## Goal of the exercise
In the entries below, some lines contain "HPHT"; work out how many and answer with the figure only.

Start of Block

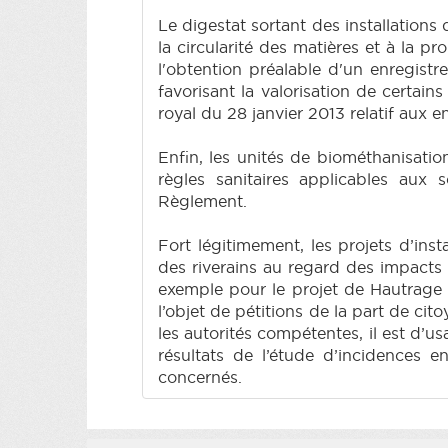
Le digestat sortant des installation
la circularité des matières et à la pr
l'obtention préalable d'un enregistr
favorisant la valorisation de certai
royal du 28 janvier 2013 relatif aux e
Enfin, les unités de biométhanisati
règles sanitaires applicables aux 
Règlement.
Fort légitimement, les projets d’ins
des riverains au regard des impacts
exemple pour le projet de Hautrage (
l’objet de pétitions de la part de ci
les autorités compétentes, il est d’u
résultats de l’étude d’incidences e
concernés.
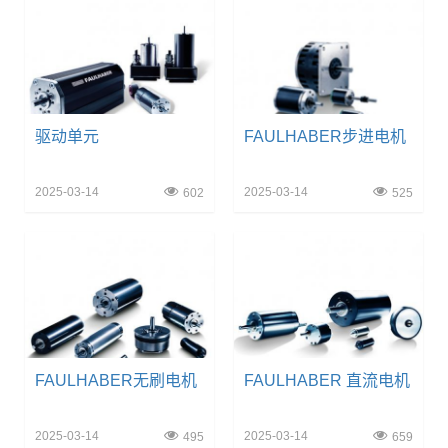
驱动单元
FAULHABER步进电机
2025-03-14
2025-03-14
602
525
FAULHABER无刷电机
FAULHABER 直流电机
2025-03-14
2025-03-14
495
659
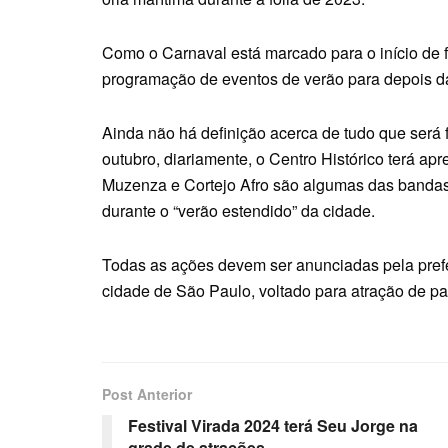
Como o Carnaval está marcado para o início de f
programação de eventos de verão para depois da 
Ainda não há definição acerca de tudo que será f
outubro, diariamente, o Centro Histórico terá ap
Muzenza e Cortejo Afro são algumas das bandas 
durante o “verão estendido” da cidade.
Todas as ações devem ser anunciadas pela pref
cidade de São Paulo, voltado para atração de pa
Post Anterior
Festival Virada 2024 terá Seu Jorge na
grade de atrações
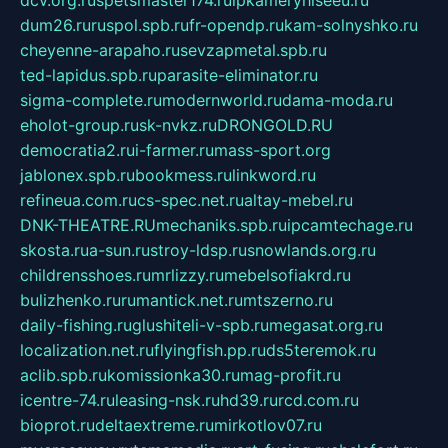
dcv.org.ru
spetsmaster174.ru
ipkameryhiseeu.ru
dum26.ru
ruspol.spb.ru
fr-opendp.ru
kam-solnyshko.ru
cheyenne-arapaho.ru
sevzapmetal.spb.ru
ted-lapidus.spb.ru
parasite-eliminator.ru
sigma-complete.ru
modernworld.ru
dama-moda.ru
eholot-group.ru
sk-nvkz.ru
DRONGOLD.RU
democratia2.ru
i-farmer.ru
mass-sport.org
jablonex.spb.ru
bookmess.ru
linkword.ru
refineua.com.ru
cs-spec.net.ru
altay-mebel.ru
DNK-THEATRE.RU
mechaniks.spb.ru
ipcamtechage.ru
skosta.ru
a-sun.ru
stroy-ldsp.ru
snowlands.org.ru
childrensshoes.ru
mrlizzy.ru
mebelsofiakrd.ru
bulizhenko.ru
rumantick.net.ru
mtszerno.ru
daily-fishing.ru
glushiteli-v-spb.ru
megasat.org.ru
localization.net.ru
flyingfish.pp.ru
ds5teremok.ru
aclib.spb.ru
komissionka30.ru
mag-profit.ru
icentre-74.ru
leasing-nsk.ru
hd39.ru
rcd.com.ru
bioprot.ru
deltaextreme.ru
mirkotlov07.ru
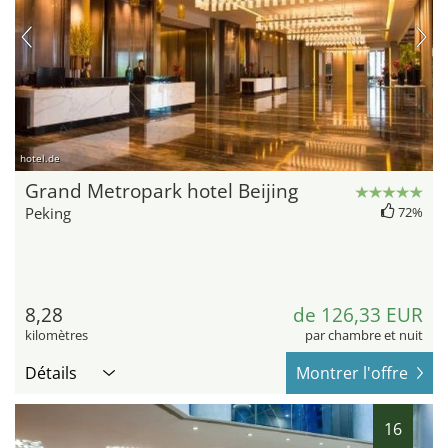
hotel.de
Grand Metropark hotel Beijing
Peking
72%
8,28
de 126,33 EUR
kilomètres
par chambre et nuit
Détails
Montrer l'offre
16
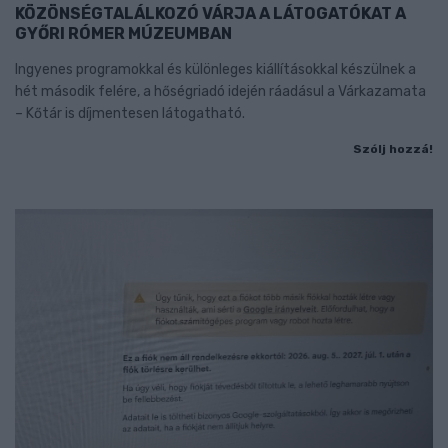
KÖZÖNSÉGTALÁLKOZÓ VÁRJA A LÁTOGATÓKAT A
GYŐRI RÓMER MÚZEUMBAN
Ingyenes programokkal és különleges kiállításokkal készülnek a
hét második felére, a hőségriadó idején ráadásul a Várkazamata
– Kőtár is díjmentesen látogatható.
Szólj hozzá!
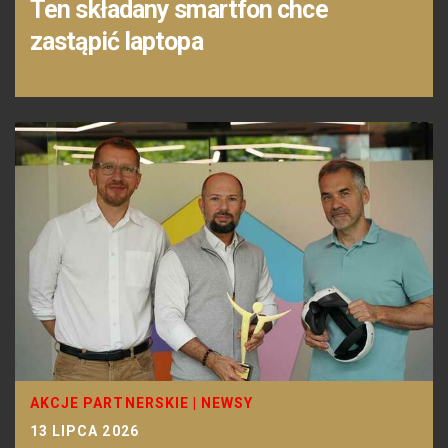
Ten składany smartfon chce
zastąpić laptopa
AKCJE PARTNERSKIE
|
NEWSY
13 LIPCA 2026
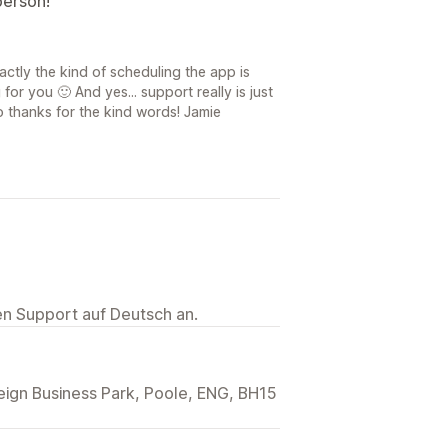
person!
actly the kind of scheduling the app is
g for you 🙂 And yes... support really is just
 thanks for the kind words! Jamie
ten Support auf Deutsch an.
eign Business Park, Poole, ENG, BH15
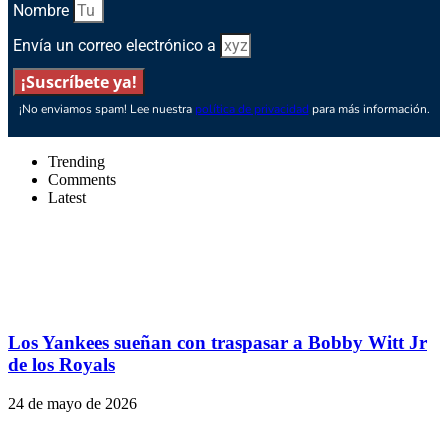
Nombre
Envía un correo electrónico a
¡Suscríbete ya!
¡No enviamos spam! Lee nuestra
política de privacidad
para más información.
Trending
Comments
Latest
Los Yankees sueñan con traspasar a Bobby Witt Jr
de los Royals
24 de mayo de 2026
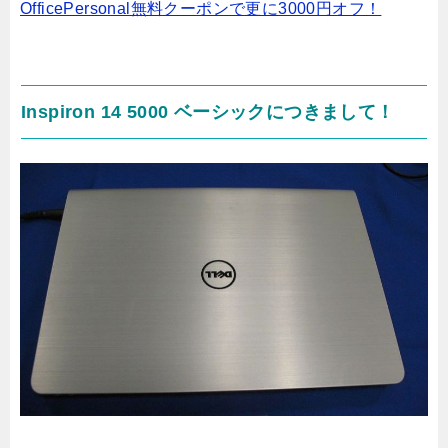
OfficePersonal無料クーポンで更に3000円オフ！
Inspiron 14 5000 ベーシックにつきまして！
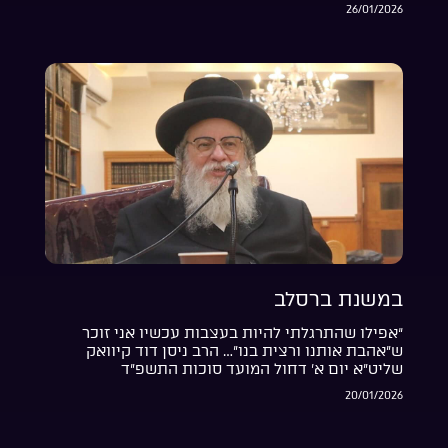
26/01/2026
במשנת ברסלב
“אפילו שהתרגלתי להיות בעצבות עכשיו אני זוכר
ש”אהבת אותנו ורצית בנו”… הרב ניסן דוד קיוואק
שליט”א יום א’ דחול המועד סוכות התשפ”ד
20/01/2026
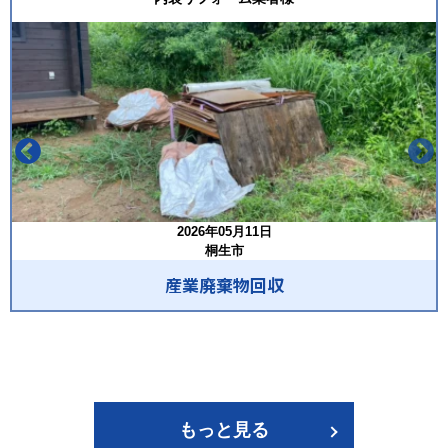
2026年05月11日
桐生市
産業廃棄物回収
もっと見る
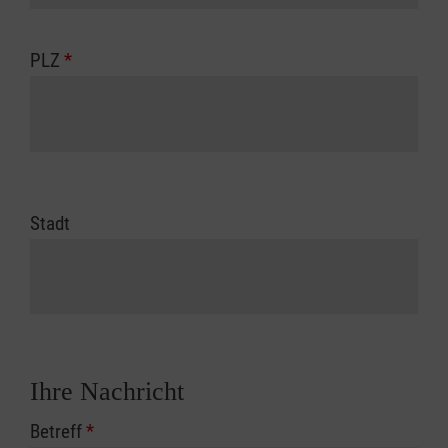
PLZ
*
Stadt
Ihre Nachricht
Betreff
*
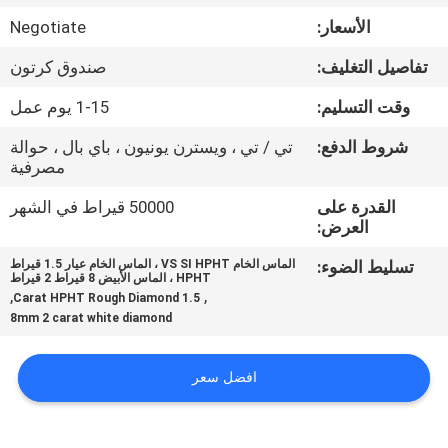
مراقبة
الأسعار:
Negotiate
الجودة
تفاصيل التغليف:
صندوق كرتون
اتصل
وقت التسليم:
1-15 يوم عمل
بنا
شروط الدفع:
تي / تي ، ويسترن يونيون ، باي بال ، حوالة
مصرفية
أخبار
القدرة على
50000 قيراط في الشهر
العرض:
تسليط الضوء:
الماس الخام VS SI HPHT ، الماس الخام عيار 1.5 قيراط
حالات
HPHT ، الماس الأبيض 8 قيراط 2 قيراط
,
,
1.5 Carat HPHT Rough Diamond
8mm 2 carat white diamond
خريطة
الموقع
افضل سعر
PRIVACY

End of Block

## Output of the task
3